Factor:
(x^3)(z^6)-27y^9
81x^4-16y^4
2x^3+16y^3
You have the usual sum/difference of squares/cubes.
(xz^2)^3 - (3y^3)^3
= (xz^2-3y^3)((xz^2)^2 + (xz^2)(3y^3) + (3y^3)^2)
Similarly, the others are
(9x^2)^2 - (4y^2)^2
and
2(x^3 + (2y)^3)
Just apply your formulas. If you get stuck, come on back and say where.

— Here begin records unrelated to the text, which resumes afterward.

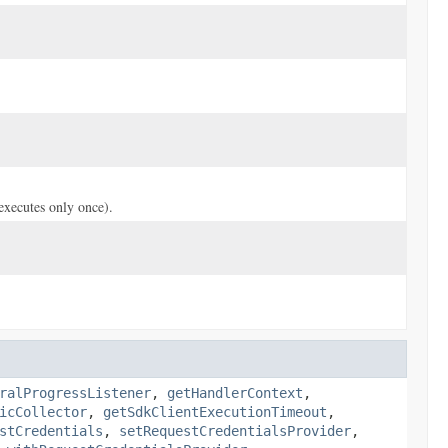
(executes only once).
ralProgressListener
,
getHandlerContext
,
icCollector
,
getSdkClientExecutionTimeout
,
stCredentials
,
setRequestCredentialsProvider
,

To factor these expressions, we need to find the common factors and use some algebraic techniques.
1. (x^3)(z^6) - 27y^9:
We can see that both terms have a power of 3, x^3 as the common factor. And in the second term, 27 can also be expressed as (3^3). Using the difference of cubes formula, we know that a^3 - b^3 = (a - b)(a^2 + ab + b^2). Applying this formula, we have:
(x^3)(z^6) - 3^3(y^3)^3 = (xz^2 - 3y^3)(x^2z^4 + 3xy^3z^2 + 9y^6).
2. 81x^4 - 16y^4:
This expression doesn't have any common factors except for 1. However, it is a special case known as the difference of squares, which can be further factored using the difference of squares formula: a^2 - b^2 = (a + b)(a - b). Applying this formula to our expression, we have:
81x^4 - 16y^4 = (9x^2 + 4y^2)(9x^2 - 4y^2).
3. 2x^3 + 16y^3:
At first glance, it seems that there are no common factors. However, we can factor out a 2 from both terms. So, we have:
2(x^3 + 8y^3).
Unfortunately, the expression x^3 + 8y^3 cannot be factored any further since it is in the form of a sum of cubes. Factoring a sum of cubes follows a different formula: a^3 + b^3 = (a + b)(a^2 - ab + b^2).